Pour autant, il y a des distinctions majeures puisque le dollar est fort alors qu’il était très faible à l’époque. De plus, l’ampleur des hausses de prix des produits de base est plus modérée, et les bilans des principales institutions financières " sont généralement solides ".

David Malpass, président du Groupe de la Banque mondiale.

" Plus important encore, et contrairement aux années 1970, les banques centrales des économies avancées et de nombreuses économies en développement ont désormais des mandats clairs envers la stabilité des prix ", relèvent les économistes.

Forte récession mondiale

La Banque mondiale a révisé en baisse les prévisions de croissance pour de nombreuses économies, à commencer par les deux grands: les États-Unis (+2,5%), en baisse de 1,2 point de pourcentage, et la Chine (+4,3%) à -0,8 point. Pour la zone euro, la révision est encore plus forte: -1,7 point à 2,5%. A contrario, la croissance de la région Moyen-Orient et de l’Afrique du Nord a été révisée en hausse (+0,9 point, à 5,3%), celle-ci bénéficiant de la hausse des prix du pétrole (+42% prévu cette année).

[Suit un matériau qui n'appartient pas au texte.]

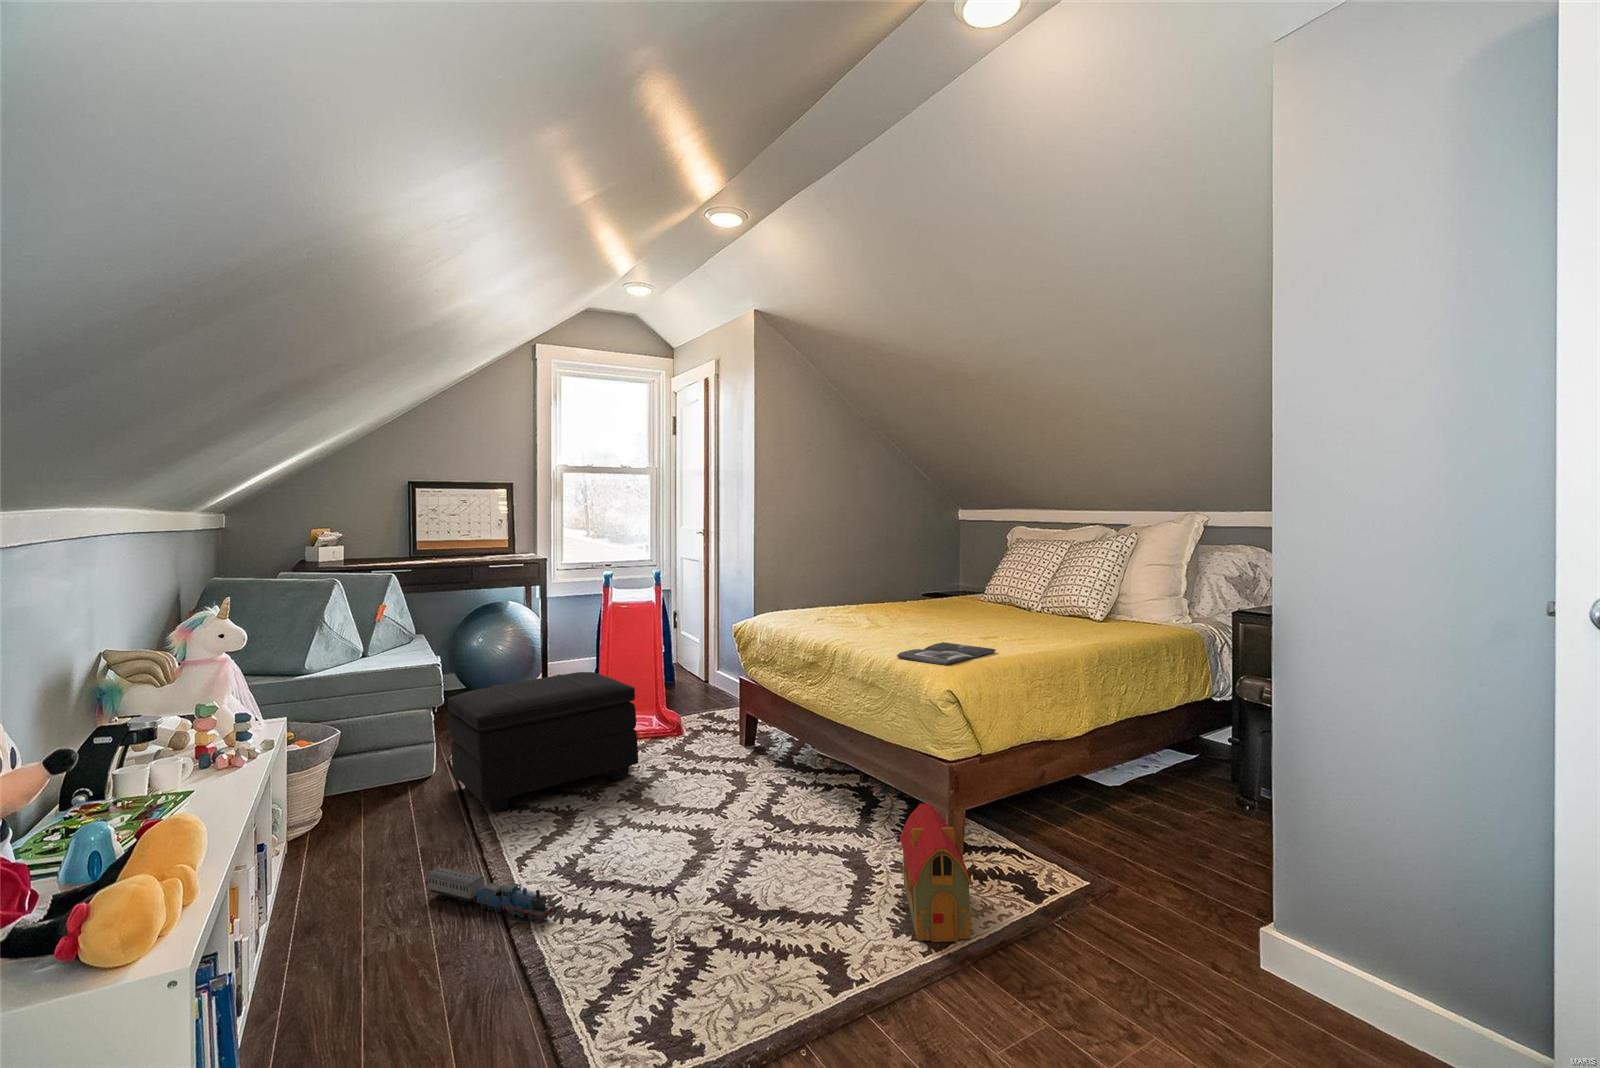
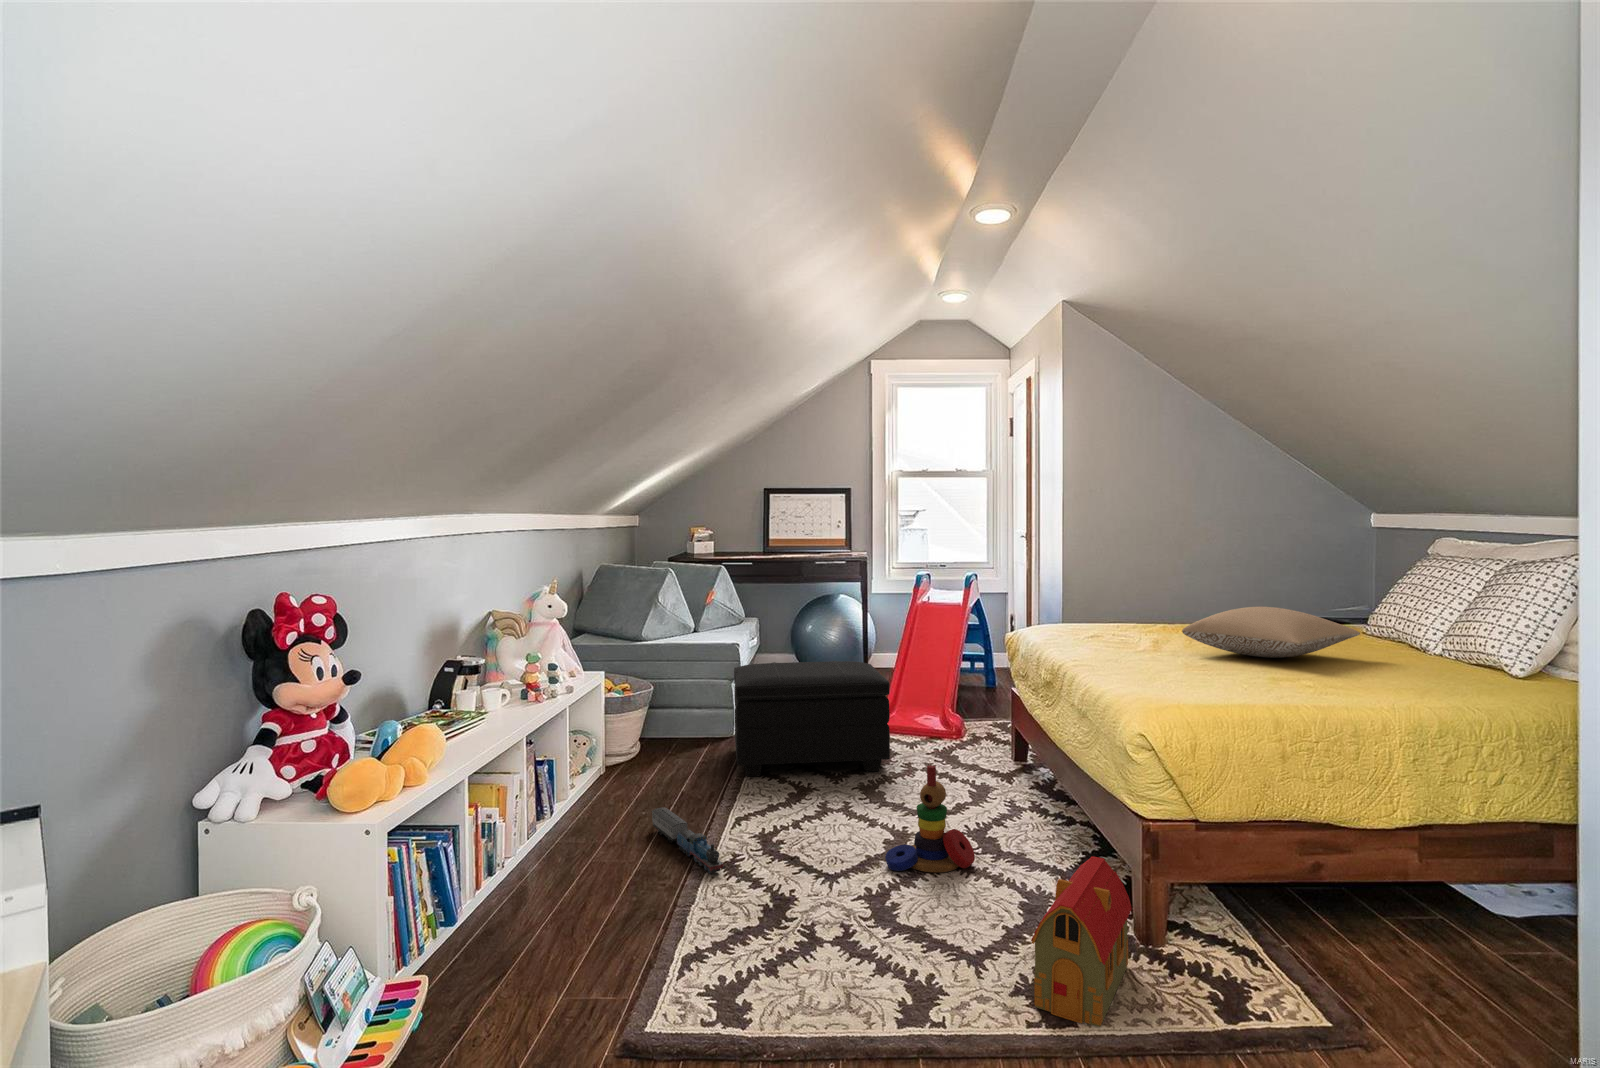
pillow: none [892,582,1003,622] -> present [1182,607,1360,658]
magazine: present [897,642,996,665] -> none [1126,676,1265,701]
stacking toy: none [705,758,782,865] -> present [885,765,975,873]

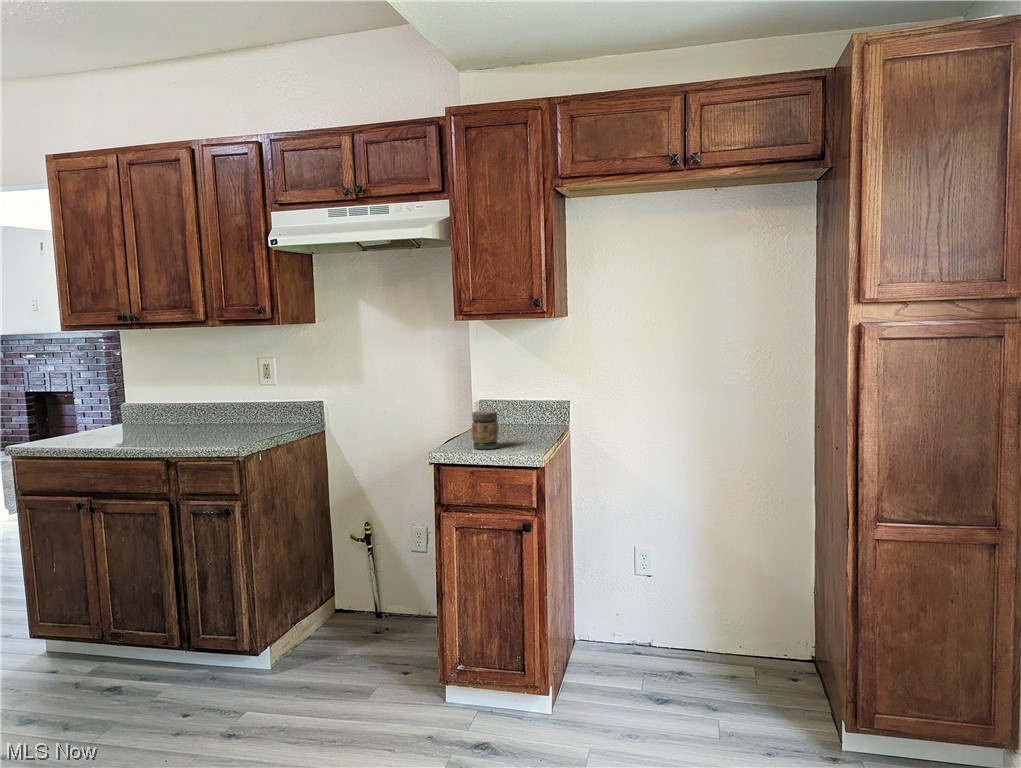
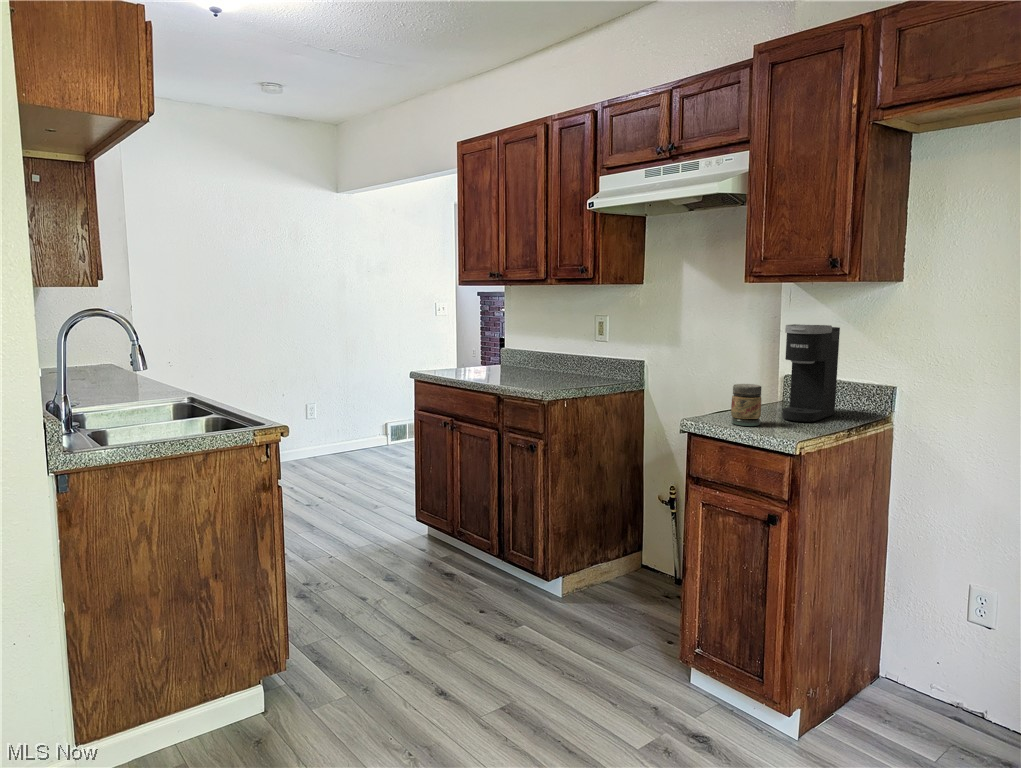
coffee maker: none [500,355,534,440] -> present [782,324,840,422]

La Banque mondiale prévoit enfin un ralentissement de l’inflation l’année prochaine. " Si l’inflation reste élevée, la répétition des solutions adoptées lors de la précédente stagflation pourrait se traduire par une forte récession mondiale, ainsi que par des crises financières dans certaines économies émergentes et en développement ", met en garde la Banque.

Elle a aussi prévu un scénario du pire, qui inclurait des hausses de taux plus rapides aux États-Unis provoquant un " stress financier aigu " dans les pays émergents et des nouveaux confinements en Chine. La croissance mondiale pourrait alors chuter " plus fortement en 2022 et diminuer de près de moitié en 2023 tombant respectivement à 2,1% et 1,5% ".